Recently, the board of directors of Aditya Birla Chemicals appointed Preeti Gupta as a non-independent, non-executive additional director. The company said the appointment was done with respect to the provisions of the Companies Act.

The board of Avanti Feeds, manufacturer of prawn and fish feeds, has appointed K Kiranmayee as additional director, while Artson Engineering, which develops products and systems in fuel handling, has named Leja Hattiangadi as it additional director.

Recently, Tata Consultancy Services appointed Aarthi Subramanian as an Executive Director on the board for three years. Though the move to appoint women directors is fuelled by the Securities and Exchange Board of India asking listed companies to name at least one woman director on their boards by the end of this month or face regulatory action, experts maintain that several progressive boards have acted proactively, even before the Act came into play. For others, the guidelines would provide a good framework for holistic governance at the board level, they add.

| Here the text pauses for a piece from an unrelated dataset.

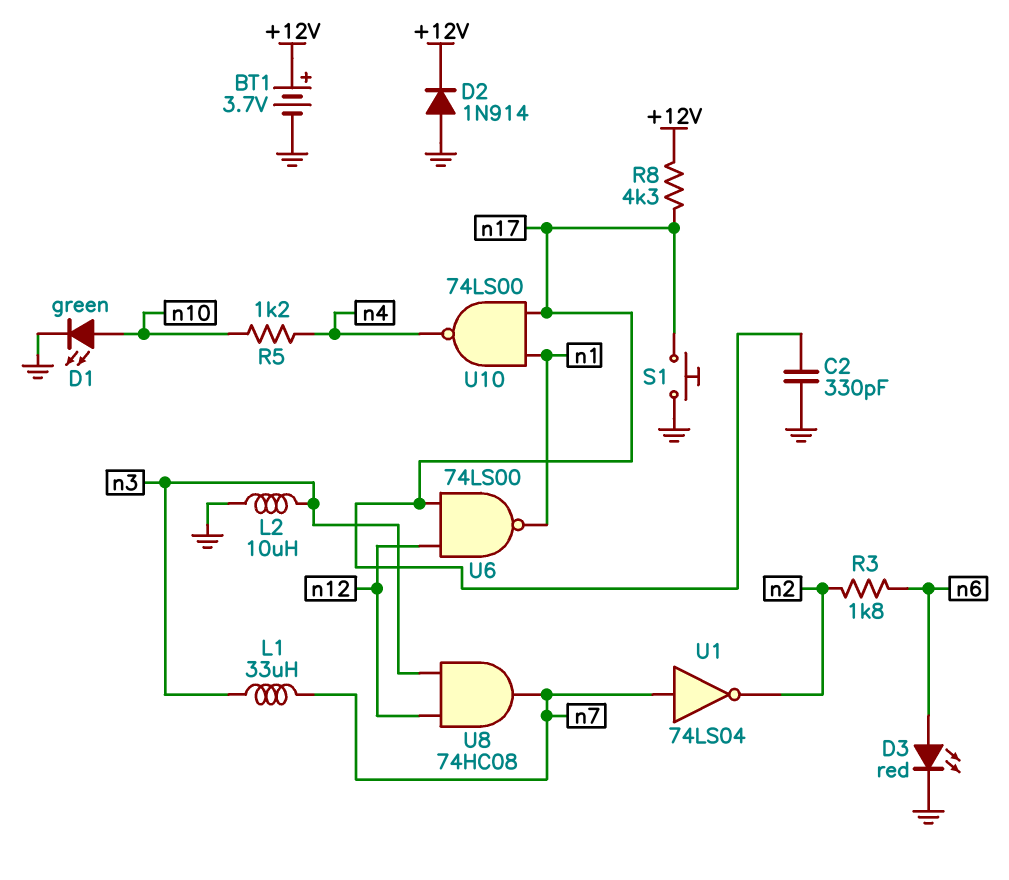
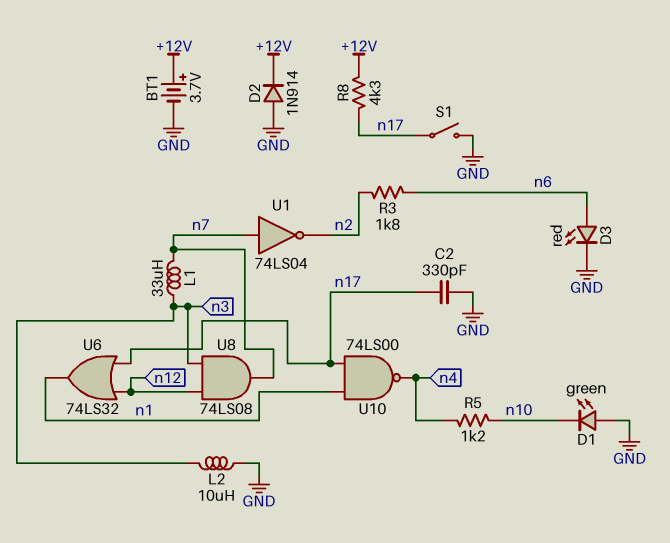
D1: LED green (A n10, K GND) -> LED green (A GND, K n10)
S1: button (GND, n17) -> switch (GND, n17)
U6: NAND 74LS00 (in n12, in n17, out n1) -> OR 74LS32 (in n12, in n17, out n1)
U8: AND 74HC08 (in n3, in n12, out n7) -> AND 74LS08 (in n3, in n12, out n7)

However, India is not the first country to do so, and many others such as Norway, France, Italy, Spain, and Belgium have already implemented such steps by introducing legislation making it mandatory to appoint women directors.

Major challenge

Some experts aver that India Inc needs to ensure over 25 appointments a day to meet the deadline.

According to a report by Grant Thornton India, only 7 per cent of the directors are women—1 in every 14 directorships. The study shows that it is a marginal improvement from the previous year, which was at 6 per cent. Hema Ravichandar, Strategic HR advisor and member of the board of Marico Ltd and Titan Company, states the 2013 Act focuses on corporate governance, beyond the financials.

Though women have been appointed to the board, it has been a slow process. In 2013, 21 women directors were executive directors, which moved to 23 in 2014. However, non-executive and non-independent women directors in 2014 stood at 27, up from 26 in 2013.

In the case of independent directors, however, , 61 women were appointed in 2014, up from 55 the year before.

Strange pattern

Across the country, a strange pattern has emerged in the appointment of independent women directors out of the total women directors on the board, according to the Grant Thornton. In 2013, North India saw a marginal improvement. From 57 per cent independent women directors out of the total women directors on the board, the figure jumped to 59 per cent in 2014 for companies situated in the north.

However, for companies in the east, from 57 per cent independent women directors in 2013, the figure dropped to 50 per cent the next year.

For companies in the west, though, the figure remained unchanged at 49 per cent.

Companies in South India had 65 per cent independent women directors out of the total women directors on the board in 2013, which rose to 67 per cent the next year.

India’s high corporate and economic growth is not seeing enough women’s contribution in larger numbers, says Saundarya Rajesh, Founder of Avtar Career Creators. “India’s current workforce participation rate for urban women in white collared jobs is at 18 per cent, a shockingly low number compared to countries at the same level of economic activity.”

Though India Inc has emphatically encouraged the inclusion of women in top management teams to ensure a wholesome perspective while making business decisions, countless initiatives need to be taken to bridge the gap, experts added.